Confira as notas do Nubank, Inter e C6 no Índice Pix do Banco Central

Após pressão, presidente do BC promete mudanças para tornar o PIX mais seguro

De acordo com a Secretaria de Segurança Pública de SP, entre janeiro e julho, o estado registrou 206 boletins de ocorrência de sequestro-relâmpago. Esse número é 39,1% maior que o mesmo período de 2020. Segundo Campos Neto, “Olhamos com cuidado associação do PIX com criminalidade. Anunciaremos em breve conjunto de medidas para PIX ser mais seguro”.

Apesar de falar sobre mudanças no Pix, Campos Neto nega que os aumentos nos sequestros relâmpagos esteja necessariamente ligado ao sistema de transferências instantâneas. De acordo com o presidente do BC, o aumento ocorre por conta da elevação no número de pessoas circulando pelo país, com a melhora da pandemia. “Sequestro relâmpago pode ser PIX, TED, DOC, qualquer coisa. Havia sequestros relâmpagos em ATMs, foram ajustando”, completou.

Veja o que deve mudar:

  • As operações entre pessoas físicas ficam limitadas em R$ 1.000 (incluindo MEIs) das 20h às 6h.

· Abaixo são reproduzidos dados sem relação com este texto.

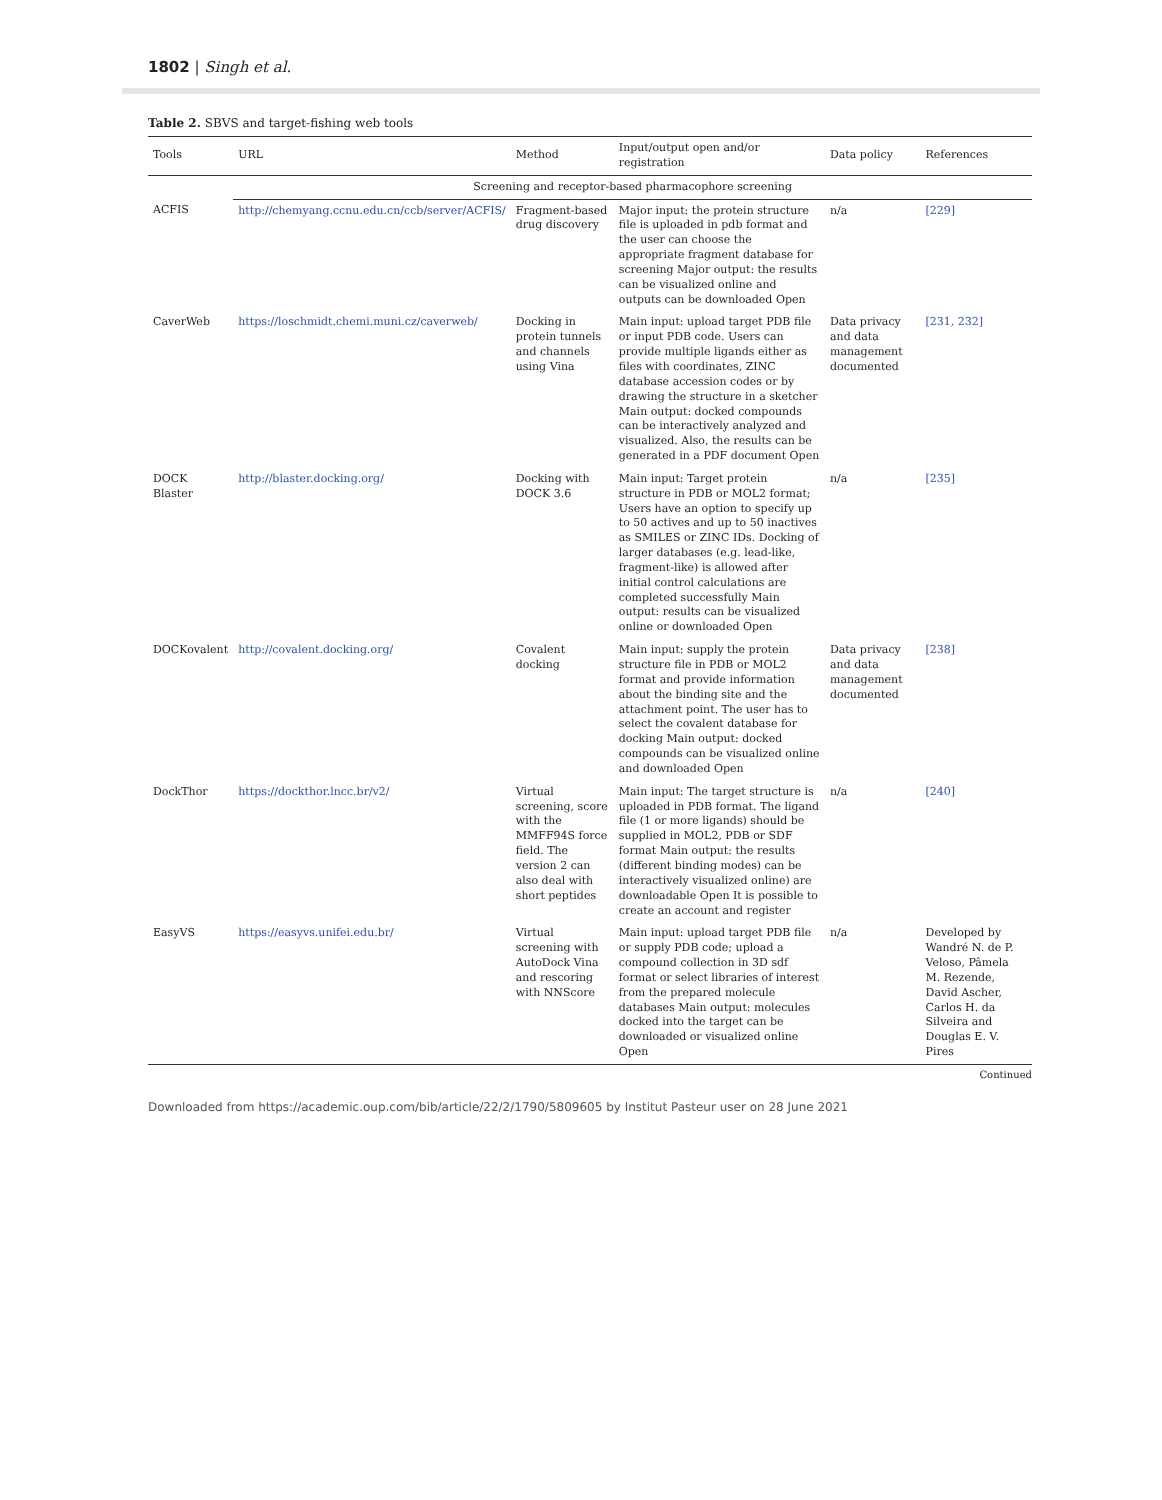1802 | Singh et al.
Table 2. SBVS and target-fishing web tools
| Tools | URL | Method | Input/output open and/or registration | Data policy | References |
| --- | --- | --- | --- | --- | --- |
| | Screening and receptor-based pharmacophore screening | | | | |
| ACFIS | http://chemyang.ccnu.edu.cn/ccb/server/ACFIS/ | Fragment-based drug discovery | Major input: the protein structure file is uploaded in pdb format and the user can choose the appropriate fragment database for screening Major output: the results can be visualized online and outputs can be downloaded Open | n/a | [229] |
| CaverWeb | https://loschmidt.chemi.muni.cz/caverweb/ | Docking in protein tunnels and channels using Vina | Main input: upload target PDB file or input PDB code. Users can provide multiple ligands either as files with coordinates, ZINC database accession codes or by drawing the structure in a sketcher Main output: docked compounds can be interactively analyzed and visualized. Also, the results can be generated in a PDF document Open | Data privacy and data management documented | [231, 232] |
| DOCK Blaster | http://blaster.docking.org/ | Docking with DOCK 3.6 | Main input: Target protein structure in PDB or MOL2 format; Users have an option to specify up to 50 actives and up to 50 inactives as SMILES or ZINC IDs. Docking of larger databases (e.g. lead-like, fragment-like) is allowed after initial control calculations are completed successfully Main output: results can be visualized online or downloaded Open | n/a | [235] |
| DOCKovalent | http://covalent.docking.org/ | Covalent docking | Main input: supply the protein structure file in PDB or MOL2 format and provide information about the binding site and the attachment point. The user has to select the covalent database for docking Main output: docked compounds can be visualized online and downloaded Open | Data privacy and data management documented | [238] |
| DockThor | https://dockthor.lncc.br/v2/ | Virtual screening, score with the MMFF94S force field. The version 2 can also deal with short peptides | Main input: The target structure is uploaded in PDB format. The ligand file (1 or more ligands) should be supplied in MOL2, PDB or SDF format Main output: the results (different binding modes) can be interactively visualized online) are downloadable Open It is possible to create an account and register | n/a | [240] |
| EasyVS | https://easyvs.unifei.edu.br/ | Virtual screening with AutoDock Vina and rescoring with NNScore | Main input: upload target PDB file or supply PDB code; upload a compound collection in 3D sdf format or select libraries of interest from the prepared molecule databases Main output: molecules docked into the target can be downloaded or visualized online Open | n/a | Developed by Wandré N. de P. Veloso, Pâmela M. Rezende, David Ascher, Carlos H. da Silveira and Douglas E. V. Pires |
Continued
Downloaded from https://academic.oup.com/bib/article/22/2/1790/5809605 by Institut Pasteur user on 28 June 2021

Inclusive as transferências intrabancárias, os cartões de débito e a liquidação de TEDs;
  • Além disso, vai haver um prazo mínimo de 24 horas e máximo de 48 horas para a efetivação de pedido de aumento do limite de transações, feito por canal digital;
  • O cliente vai poder estabelecer os limites transacionais diferentes no Pix para os períodos diurno e noturno;
  • As instituições vão poder ofertar a funcionalidade que permite ao usuário cadastrar contas que podem receber Pix acima dos limites estabelecidos;
  • Haverá um prazo mínimo de 24h para que o cadastramento prévio de contas por canal digital produza efeitos;
  • Os participantes do Pix vão poder reter uma transação por 30 minutos durante o dia ou por 60 minutos durante a noite para a análise de risco da operação;
  • Além disso, passa a ser permitida as consultas ao DICT para nutrir os sistemas de prevenção à fraude das instituições;
  • Os usuários do Pix vão poder adotar controles adicionais em relação a transações envolvendo contas marcadas no DICT;
  • O usuário de arranjos de pagamentos eletrônicos vai poder compartilhar com as autoridades de segurança pública, as informações sobre transações suspeitas;
  • As instituições reguladas vão ser obrigadas a adotar controles adicionais sobre fraudes, com reporte os conselhos reguladores, bem como avisar o Banco Central sobre tudo;
  • Por fim, o histórico comportamental e de crédito vai ser obrigatório para que as empresas possam antecipar os recebíveis de cartões com pagamento no mesmo dia.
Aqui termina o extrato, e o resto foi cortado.